Maybe there is a prejudicial bias, but it seems at least as likely to me that he just started posting more content on that same topic as made him money/viewers. Note, I didn't say "conclusions that made money" because I think he'd have succeeded equally if his videos concluded the opposite.

But I also have a problem with likening high protein stuff with "meat lifestyle". Ketogenic diets are the single biggest explosion in health these days. I have a close friend who is a nutritionist who is obsessed with it. I had family go to dietary counselling and it's the first item on their list. You can't walk 5 feet without people talking about how it is salvation or suicide. But despite the fact that meat is almost a critical necessity to make it work, it's not a diet about meat. Further, I'd like to remind you that ketogenics (and not anti-veganism) are even more of an obsession with fitness/health extremists. I'm sure I totally telegraphed my next point. If you look at the other 50% of his content, a lot of it is exactly that.

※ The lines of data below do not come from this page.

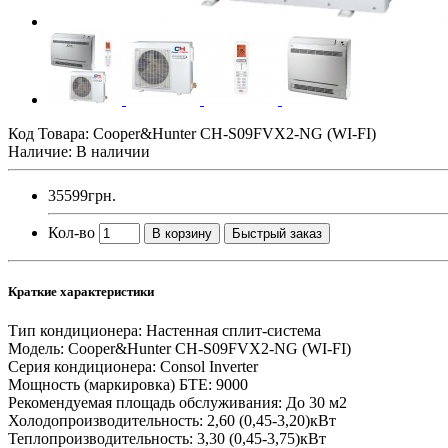
Код Товара:
Cooper&Hunter CH-S09FVX2-NG (WI-FI)
Наличие: В наличии
35599грн.
Кол-во
В корзину
Быстрый заказ
Краткие характеристики
Тип кондиционера:
Настенная сплит-система
Модель:
Cooper&Hunter CH-S09FVX2-NG (WI-FI)
Серия кондиционера:
Consol Inverter
Мощность (маркировка) БТЕ:
9000
Рекомендуемая площадь обслуживания:
До 30 м2
Холодопроизводительность:
2,60 (0,45-3,20)кВт
Теплопроизводительность:
3,30 (0,45-3,75)кВт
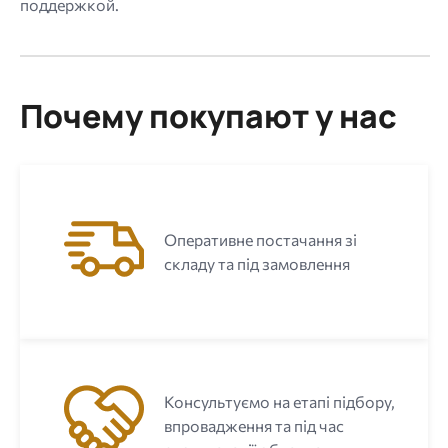
поддержкой.
Почему покупают у нас
Оперативне постачання зі
складу та під замовлення
Консультуємо на етапі підбору,
впровадження та під час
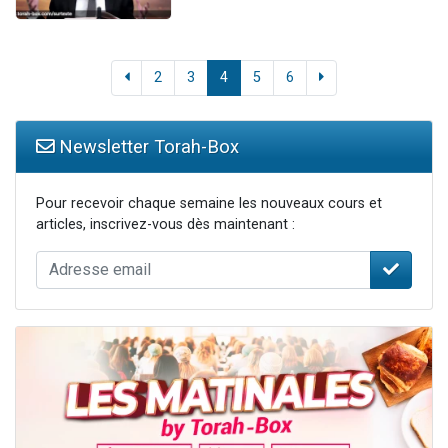
2
3
4
5
6
Newsletter Torah-Box
Pour recevoir chaque semaine les nouveaux cours et
articles, inscrivez-vous dès maintenant :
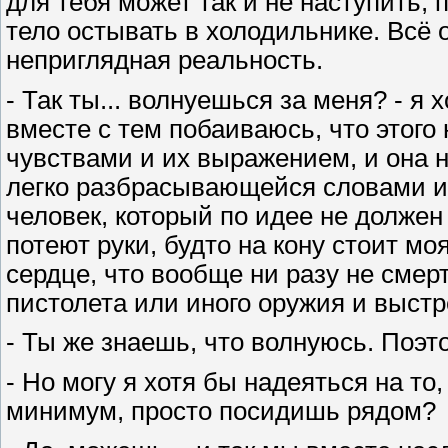
для тебя может так и не наступить, 
тело остывать в холодильнике. Всё 
неприглядная реальность.
- Так ты... волнуешься за меня? - я 
вместе с тем побаиваюсь, что этого
чувствами и их выражением, и она 
легко разбрасывающейся словами и
человек, который по идее не должен 
потеют руки, будто на кону стоит мо
сердце, что вообще ни разу не смерт
пистолета или иного оружия и выстр
- Ты же знаешь, что волнуюсь. Поэто
- Но могу я хотя бы надеяться на то
минимум, просто посидишь рядом?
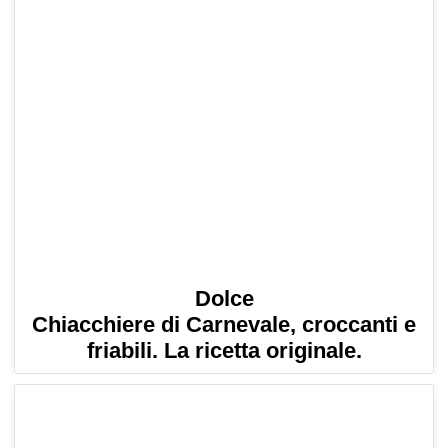
Dolce
Chiacchiere di Carnevale, croccanti e
friabili. La ricetta originale.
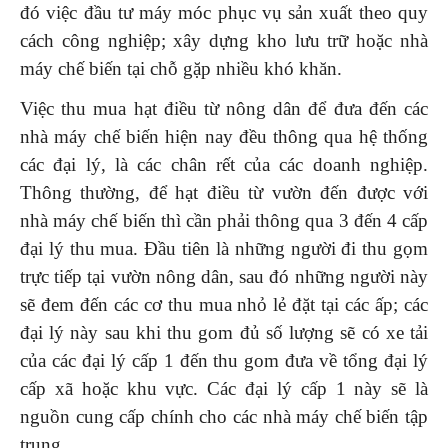
đó việc đầu tư máy móc phục vụ sản xuất theo quy
cách công nghiệp; xây dựng kho lưu trữ hoặc nhà
máy chế biến tại chỗ gặp nhiều khó khăn.
Việc thu mua hạt điều từ nông dân để đưa đến các
nhà máy chế biến hiện nay đều thông qua hệ thống
các đại lý, là các chân rết của các doanh nghiệp.
Thông thường, để hạt điều từ vườn đến được với
nhà máy chế biến thì cần phải thông qua 3 đến 4 cấp
đại lý thu mua. Đầu tiên là những người đi thu gọm
trực tiếp tại vườn nông dân, sau đó những người này
sẽ đem đến các cơ thu mua nhỏ lẻ đặt tại các ấp; các
đại lý này sau khi thu gom đủ số lượng sẽ có xe tải
của các đại lý cấp 1 đến thu gom đưa về tổng đại lý
cấp xã hoặc khu vực. Các đại lý cấp 1 này sẽ là
nguồn cung cấp chính cho các nhà máy chế biến tập
trung.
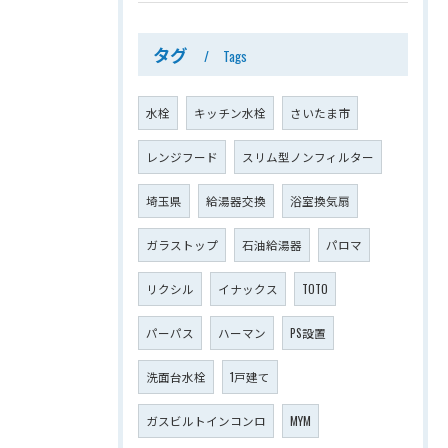
タグ
Tags
水栓
キッチン水栓
さいたま市
レンジフード
スリム型ノンフィルター
埼玉県
給湯器交換
浴室換気扇
ガラストップ
石油給湯器
パロマ
リクシル
イナックス
TOTO
パーパス
ハーマン
PS設置
洗面台水栓
1戸建て
ガスビルトインコンロ
MYM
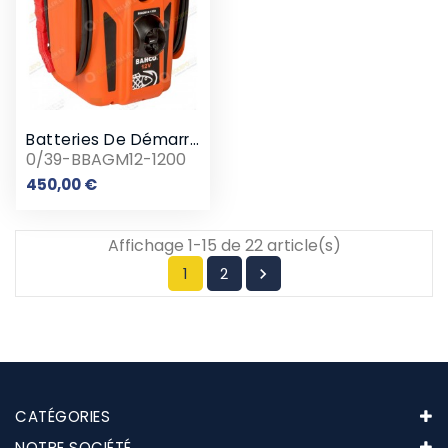
Batteries De Démarrage De 1200 CA
0/39-BBAGM12-1200
Prix
450,00 €
Affichage 1-15 de 22 article(s)
1
2

CATÉGORIES
NOTRE SOCIÉTÉ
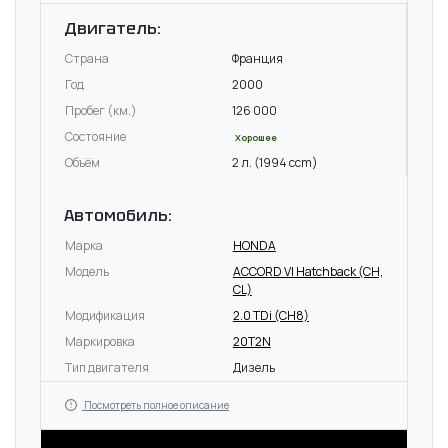
Двигатель:
Страна
Франция
Год
2000
Пробег (км.)
126 000
Состояние
Хорошее
Объём
2 л. (1994 ccm)
Автомобиль:
Марка
HONDA
Модель
ACCORD VI Hatchback (CH,
CL)
Модификация
2.0 TDi (CH8)
Маркировка
20T2N
Тип двигателя
Дизель
Посмотреть полное описание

I will say, if I had any red flags about him, they would come from his interviews with conservative personalities. I've noticed, unfortunately often, an uncomfortable correlation between conservativism and anti-veganism (I have become opposed to veganism, but am as far from a conservative as you can get). But I also try to keep political views, even ones I disagree with strongly, out of topics that don't directly seem related to them.